CastleCraft was started by Gregg Venchus, who took his experiences and started his own company six years ago. The company’s 12 employees make both custom and production commercial millwork in its 25,000 square feet of space in a multiunit building in West Chicago, Ill.

Despite its size, CastleCraft has been able to increase its production and efficiency (see video). About a quarter of CastleCraft’s work consists of mid-size production jobs that could be podiums, study carrels or checkouts for cellphone stores.

For example, the company also makes 20 to 30 study carrels for each location of a learning center, along with tables. These items might be regularly ordered by a customer in six different styles and four different colors.

Material comes in on one side and goes to a Holzma HPP 250 beam saw that uses CutRite. A Weeke Optimat BHC 280 machining center is along with a newer Venture 2M, which is used for the larger volume job. Also here are a Brandt edgebander and an Altendorf W8 sliding table saw, which is used to cut laminate and angles for smaller parts.

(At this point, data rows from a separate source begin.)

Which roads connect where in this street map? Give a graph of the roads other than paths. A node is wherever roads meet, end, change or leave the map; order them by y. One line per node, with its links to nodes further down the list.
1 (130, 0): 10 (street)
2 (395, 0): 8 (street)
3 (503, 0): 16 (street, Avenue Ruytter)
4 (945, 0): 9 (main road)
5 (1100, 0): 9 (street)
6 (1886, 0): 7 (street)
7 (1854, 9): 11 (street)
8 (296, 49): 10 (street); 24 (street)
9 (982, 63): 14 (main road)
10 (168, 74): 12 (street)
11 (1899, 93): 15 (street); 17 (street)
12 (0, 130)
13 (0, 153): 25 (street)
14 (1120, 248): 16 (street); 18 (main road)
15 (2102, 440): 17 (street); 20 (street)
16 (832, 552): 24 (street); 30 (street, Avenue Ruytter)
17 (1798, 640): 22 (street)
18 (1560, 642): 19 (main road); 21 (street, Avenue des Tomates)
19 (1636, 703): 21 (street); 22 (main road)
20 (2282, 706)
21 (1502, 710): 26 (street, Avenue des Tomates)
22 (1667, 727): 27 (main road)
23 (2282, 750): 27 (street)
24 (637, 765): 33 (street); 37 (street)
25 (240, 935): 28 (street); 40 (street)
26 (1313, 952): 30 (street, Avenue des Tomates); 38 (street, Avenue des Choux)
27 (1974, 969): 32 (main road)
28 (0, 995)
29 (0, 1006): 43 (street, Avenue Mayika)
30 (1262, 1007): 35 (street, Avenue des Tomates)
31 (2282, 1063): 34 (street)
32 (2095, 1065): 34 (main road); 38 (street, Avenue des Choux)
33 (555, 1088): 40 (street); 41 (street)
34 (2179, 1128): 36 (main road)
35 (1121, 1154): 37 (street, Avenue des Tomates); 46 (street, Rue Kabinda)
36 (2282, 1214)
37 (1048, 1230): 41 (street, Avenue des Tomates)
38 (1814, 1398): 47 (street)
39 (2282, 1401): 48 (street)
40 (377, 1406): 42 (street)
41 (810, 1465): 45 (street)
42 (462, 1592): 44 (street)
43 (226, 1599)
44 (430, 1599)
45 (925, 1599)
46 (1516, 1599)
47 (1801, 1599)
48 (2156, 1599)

“I have also always been cautious when purchasing new machinery to make sure we can keep it running and use it to its full potential,” Venchus says.

In the assembly room in the other half of the space, cut parts are staged for assembly on one of several workbenches. Most work is melamine and laminate. CastleCraft can do a small run of finishing a trim piece or something similar, but most finishing is outsourced.

“If we get good yield out of a 4 x 8 sheet, we’ll laminate the sheet and cut it to size,” Venchus says. “Otherwise, parts will be cut, machined, and then laminated before or after assembly.

Staging areas for work in progress that is ready to be assembled helps keep things organized in the spacious shop. Hardware, for example, is staged and labeled on shelves for specific jobs. Hinges and drawer slides are marked and set aside for that future job.

Slatwall capability 

CastleCraft used to outsource its slatwall custom panels and whole sheets to outside producers.

“When we bought the Omnitech PAL CNC machine one of the main goals was to bring that work inside,” Venchus says. “There was no one around here that could get us the material on time, and special setup charges were an issue.”

The Omnitech machine takes five to 10 minutes to make one 4 x 8 sheet of slatwall material, using a diamond slatwall cutter. “We have control over it, and if there are custom sizes we don’t have to buy a whole sheet of MDF,” he says.

The Omnitech is also used for nested-based work. “We have preproduction meetings to determine what’s going to go on the Omnitech and what’s going to go on the saw.”
They also are looking at Microvellum for its design package in addition to using it for the g-code for the machines.

Team meeting 

CastleCraft organized employees into teams, and has meetings after the job ships so if there are mistakes they aren’t made again.

“Putting people into different departments worked out well,” Venchus says. “They get to know the methods and become efficient at what they do. They always look for a better way to do things which keeps us on track with our lead times.

“The job meetings before and after jobs go out have really helped,” Venchus says. “If there was a problem with an under-counter cabinet and the holes were not being drilled right, I ask them to mark up the drawings and fix what we did so we don’t run into the same problem again.”

Venchus wants people to mark up the drawings and finish the current job, rather than going back to engineering with each problem while the job is in progress, delaying everything.

“I believe that it is important to review the jobs not only in the beginning but also after the job ships and is installed so that we can get feedback from every department,” Venchus says.  “We want to make sure that if there were any issues, we take care of them so we don't have the same issues on the next job. We also contact the customer to make sure they are happy with the product and it is what they expected.

“We look for better flow thru the shop and better ways to produce. If we can combine two steps on the CNC and we don't have to handle it twice that saves on time and keeps our labor costs down.

“We talk about the best way to build something and the best way to get it through the shop.”